“Where’s the car?” he asked impatiently. “I’d better stay a while.”

Harvey, when they found him packed down in the back seat of his auto, was very jovial, and if he objected to Blake’s presence he at least gave no indication of it. He was very insistent upon sharing his bottle.

Blake still held out. “I don’t like the taste, really.”

“He’s got to keep his wits about him tonight,” Gin explained, and patted his shoulder affectionately. “Don’t you make him take anything if he doesn’t want to. He’s saving himself for a little girl back there who’s waiting for a dance. You ought to see her, and the way she looks at him!” She laughed heartily. “Blake’s been carrying on behind our backs, that’s what the trouble is. Carrying on!”

“Oh, stop it. Do you really think I ought to go back and dance?”

“Ought to? How do I know what you’ve been doing with her? You won’t get home alive if you don’t, if that’s what you mean.”
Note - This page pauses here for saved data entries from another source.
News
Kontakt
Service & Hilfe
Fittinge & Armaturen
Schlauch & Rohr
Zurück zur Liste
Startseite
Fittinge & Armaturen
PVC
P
He sighed unhappily. “Give me a drink,” he asked pleadingly, and Harvey shouted with laughter.

He pounded Blake on the back as he handed him the little cup. “That’s the boy. He’s all right, he is. I used to think Blake was just a sissy, but he’s all right. One of the boys.”

“Of course he’s all right,” said Gin. “I always told you he was. Now he’s turned out to be John Gilbert besides.”

“Stop giggling!” Blake flushed with rage. “You’re always giggling.”